A UE ratificou a Convenção da UNESCO sobre a Proteção e a Promoção da Diversidade Cultural. A fim de salvaguardar a sua própria diversidade cultural e promover a produção local, conseguiu uma isenção das regras do comércio livre da Organização Mundial do Comércio, conhecida por «exceção cultural», que permite que os países europeus coloquem limites à importação de determinados bens culturais como os filmes.

MEDIA 2007-2013

O Programa MEDIA proporciona apoio financeiro à produção de filmes europeus e programas de televisão de qualidade, visando aumentar a produção e a distribuição na Europa e promover o cinema europeu, outras obras audiovisuais e as novas tecnologias digitais.

O novo Programa MEDIA Mundus (2011-2013) English, com uma dotação de 15 milhões de euros, tira partido do interesse crescente do setor audiovisual pela cooperação a nível mundial e as oportunidades daí resultantes. O programa dá mais escolha ao consumidor, abrindo caminho a que os mercados europeu e internacional acolham produtos que refletem uma maior diversidade cultural. Além disso, cria novas oportunidades de negócio para os profissionais do setor provenientes da Europa e do resto do mundo.

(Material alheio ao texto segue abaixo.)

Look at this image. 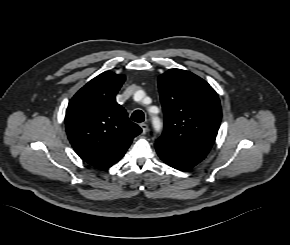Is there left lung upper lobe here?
<instances>
[{
    "label": "left lung upper lobe",
    "mask_w": 290,
    "mask_h": 245,
    "mask_svg": "<svg viewBox=\"0 0 290 245\" xmlns=\"http://www.w3.org/2000/svg\"><path fill=\"white\" fill-rule=\"evenodd\" d=\"M164 131L155 145L199 163L211 149L221 123L217 93L202 78L170 69L158 78Z\"/></svg>",
    "instance_id": "left-lung-upper-lobe-1"
}]
</instances>
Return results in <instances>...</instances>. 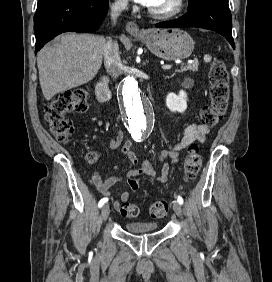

O programa «Europa Criativa» (2014-2020) substituirá os atuais programas Cultura DeutschEnglishfrançais e MEDIA, prevendo:

  • um programa de garantia de empréstimos no valor de 210 milhões de euros para incentivar os bancos a concederem empréstimos a PME do setor cultural
  • um montante de mais de 900 milhões de euros a favor dos setores do cinema e do audiovisual (atualmente cobertos pelo programa MEDIA)
  • um montante de cerca de 500 milhões de euros a favor da cultura.